Key Type Default Effect
hooks.workflow_guard boolean false Enable the file-edit workflow guard. Opt-in. Produces noise in mixed-use repos.
hooks.context_warnings.warning_threshold number 0.35 Remaining-context fraction at which to inject the WARNING banner.
hooks.context_warnings.critical_threshold number 0.25 Remaining-context fraction at which to inject the CRITICAL banner.
hooks.context_warnings.debounce_tools integer 5 Tool-use count between repeated warnings at the same severity.
hooks.prompt_guard_log string .planning/security/prompt-guard.log Path for prompt-guard finding log.

Agent skill injection

Key Type Default Effect
agent_skills.executor array [] Prompt blocks injected into every executor agent at spawn. Each entry is a path to a markdown file.
agent_skills.planner array [] Same, for planner agents.
agent_skills.researcher array [] Same, for researcher agents.
agent_skills.verifier array [] Same, for verifier agents.

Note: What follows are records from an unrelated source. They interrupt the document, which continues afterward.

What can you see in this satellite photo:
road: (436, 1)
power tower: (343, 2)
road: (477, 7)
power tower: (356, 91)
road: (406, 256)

Permissions (delegated to runtime)

Permission configuration lives in the runtime’s own settings.json rather than GSD’s config.json. The keys that matter for GSD users are permissions.allow (an allow-list of tool patterns approved without prompting) and permissions.deny (the hard block list, including the secret deny list from Appendix A). Claude Code, OpenCode, and Cursor all honor this format.

Convention: absent = enabled

GSD follows an absent = enabled convention for workflow feature flags. If a boolean key is missing from config.json, it defaults to true. Users explicitly disable features they don’t want; they do not need to enable defaults. This applies to workflow.nyquist_validation, workflow.parallel_execution, and other boolean toggles. The convention minimizes configuration churn for new projects, which get correct defaults automatically, at the cost of a slight learning curve for engineers expecting explicit opt-in everywhere.